--- Directions ---
Turn the text lines of the material below into a JSON list of strings, one string per line, with blank lines omitted. Leave the pictures out.

***** Material provided *****

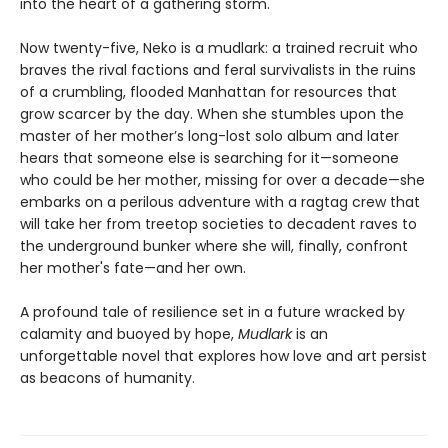
into the heart of a gathering storm.
Now twenty-five, Neko is a mudlark: a trained recruit who
braves the rival factions and feral survivalists in the ruins
of a crumbling, flooded Manhattan for resources that
grow scarcer by the day. When she stumbles upon the
master of her mother’s long-lost solo album and later
hears that someone else is searching for it—someone
who could be her mother, missing for over a decade—she
embarks on a perilous adventure with a ragtag crew that
will take her from treetop societies to decadent raves to
the underground bunker where she will, finally, confront
her mother's fate—and her own.
A profound tale of resilience set in a future wracked by
calamity and buoyed by hope,
Mudlark
is an
unforgettable novel that explores how love and art persist
as beacons of humanity.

*****

--- Answer for this exercise ---
[
  "into the heart of a gathering storm.",
  "Now twenty-five, Neko is a mudlark: a trained recruit who",
  "braves the rival factions and feral survivalists in the ruins",
  "of a crumbling, flooded Manhattan for resources that",
  "grow scarcer by the day. When she stumbles upon the",
  "master of her mother’s long-lost solo album and later",
  "hears that someone else is searching for it—someone",
  "who could be her mother, missing for over a decade—she",
  "embarks on a perilous adventure with a ragtag crew that",
  "will take her from treetop societies to decadent raves to",
  "the underground bunker where she will, finally, confront",
  "her mother's fate—and her own.",
  "A profound tale of resilience set in a future wracked by",
  "calamity and buoyed by hope,",
  "Mudlark",
  "is an",
  "unforgettable novel that explores how love and art persist",
  "as beacons of humanity."
]